- [EXERCISE BRIEF]:
Return each line of the listing below that contains the string "rental". Treat uppercase and lowercase letters as different.

★ ★ ★ ★ ★ ★ ★

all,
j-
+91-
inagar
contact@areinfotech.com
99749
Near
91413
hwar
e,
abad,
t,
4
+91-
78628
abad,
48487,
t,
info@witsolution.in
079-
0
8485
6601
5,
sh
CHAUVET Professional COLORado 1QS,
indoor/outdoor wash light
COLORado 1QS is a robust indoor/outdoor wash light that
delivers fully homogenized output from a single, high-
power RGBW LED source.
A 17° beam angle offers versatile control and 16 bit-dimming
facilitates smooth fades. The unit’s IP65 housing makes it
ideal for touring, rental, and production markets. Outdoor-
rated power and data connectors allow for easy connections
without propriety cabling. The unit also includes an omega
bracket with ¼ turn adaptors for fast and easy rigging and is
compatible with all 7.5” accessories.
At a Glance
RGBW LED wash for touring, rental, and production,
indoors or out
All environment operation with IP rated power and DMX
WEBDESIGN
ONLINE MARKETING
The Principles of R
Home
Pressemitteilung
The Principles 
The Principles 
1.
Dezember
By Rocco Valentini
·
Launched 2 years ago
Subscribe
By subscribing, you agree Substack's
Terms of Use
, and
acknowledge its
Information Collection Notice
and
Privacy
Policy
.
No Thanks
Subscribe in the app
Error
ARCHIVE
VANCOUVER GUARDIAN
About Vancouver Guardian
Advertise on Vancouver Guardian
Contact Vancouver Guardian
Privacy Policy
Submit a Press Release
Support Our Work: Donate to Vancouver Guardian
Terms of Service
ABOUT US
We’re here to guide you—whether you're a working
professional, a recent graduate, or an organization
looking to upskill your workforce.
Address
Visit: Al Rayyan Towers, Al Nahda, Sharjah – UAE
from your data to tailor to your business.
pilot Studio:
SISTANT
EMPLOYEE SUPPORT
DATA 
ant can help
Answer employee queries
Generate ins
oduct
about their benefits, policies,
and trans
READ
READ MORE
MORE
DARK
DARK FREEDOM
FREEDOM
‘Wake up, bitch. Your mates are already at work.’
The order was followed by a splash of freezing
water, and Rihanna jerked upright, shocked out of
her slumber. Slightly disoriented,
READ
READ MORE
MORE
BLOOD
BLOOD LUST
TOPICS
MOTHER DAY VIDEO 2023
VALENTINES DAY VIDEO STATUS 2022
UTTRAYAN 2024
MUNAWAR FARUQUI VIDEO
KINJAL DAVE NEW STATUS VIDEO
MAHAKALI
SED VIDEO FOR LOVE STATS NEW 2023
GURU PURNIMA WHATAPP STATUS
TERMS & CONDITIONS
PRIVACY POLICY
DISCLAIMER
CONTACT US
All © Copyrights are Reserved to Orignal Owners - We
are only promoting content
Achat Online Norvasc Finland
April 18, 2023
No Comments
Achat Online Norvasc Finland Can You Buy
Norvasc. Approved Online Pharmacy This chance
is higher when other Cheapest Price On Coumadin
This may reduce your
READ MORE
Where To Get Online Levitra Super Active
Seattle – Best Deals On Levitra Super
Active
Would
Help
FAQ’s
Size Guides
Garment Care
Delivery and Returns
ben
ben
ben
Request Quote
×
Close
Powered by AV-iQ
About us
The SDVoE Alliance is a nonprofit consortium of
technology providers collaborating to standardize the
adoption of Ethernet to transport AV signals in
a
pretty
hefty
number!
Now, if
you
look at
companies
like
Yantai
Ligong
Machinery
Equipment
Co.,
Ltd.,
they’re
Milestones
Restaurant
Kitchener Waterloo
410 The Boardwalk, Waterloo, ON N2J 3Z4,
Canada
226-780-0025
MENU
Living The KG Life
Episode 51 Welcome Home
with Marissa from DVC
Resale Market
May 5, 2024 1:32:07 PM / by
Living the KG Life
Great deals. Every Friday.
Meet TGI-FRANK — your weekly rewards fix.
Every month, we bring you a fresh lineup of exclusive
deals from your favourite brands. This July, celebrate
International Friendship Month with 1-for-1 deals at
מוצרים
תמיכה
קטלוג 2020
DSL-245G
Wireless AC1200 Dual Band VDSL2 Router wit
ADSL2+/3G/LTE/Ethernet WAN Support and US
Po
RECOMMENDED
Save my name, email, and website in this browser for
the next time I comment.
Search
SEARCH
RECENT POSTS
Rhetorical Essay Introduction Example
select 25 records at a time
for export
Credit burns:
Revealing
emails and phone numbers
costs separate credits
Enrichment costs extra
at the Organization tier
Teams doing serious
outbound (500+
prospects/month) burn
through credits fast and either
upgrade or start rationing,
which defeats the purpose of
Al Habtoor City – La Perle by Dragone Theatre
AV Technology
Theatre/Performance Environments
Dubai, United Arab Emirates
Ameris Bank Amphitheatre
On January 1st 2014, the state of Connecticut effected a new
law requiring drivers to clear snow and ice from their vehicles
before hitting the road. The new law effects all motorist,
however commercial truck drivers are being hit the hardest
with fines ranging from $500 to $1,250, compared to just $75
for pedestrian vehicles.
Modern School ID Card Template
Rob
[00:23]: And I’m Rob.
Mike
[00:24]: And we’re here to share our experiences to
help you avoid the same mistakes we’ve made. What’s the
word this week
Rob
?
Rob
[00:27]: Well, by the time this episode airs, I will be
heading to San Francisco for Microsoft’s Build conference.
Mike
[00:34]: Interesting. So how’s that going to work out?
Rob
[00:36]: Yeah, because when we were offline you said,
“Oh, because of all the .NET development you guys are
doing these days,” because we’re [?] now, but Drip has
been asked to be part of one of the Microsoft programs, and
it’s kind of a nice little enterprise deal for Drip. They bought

★ ★ ★ ★ ★ ★ ★

- [SOLVED EXERCISE]:
ideal for touring, rental, and production markets. Outdoor-
RGBW LED wash for touring, rental, and production,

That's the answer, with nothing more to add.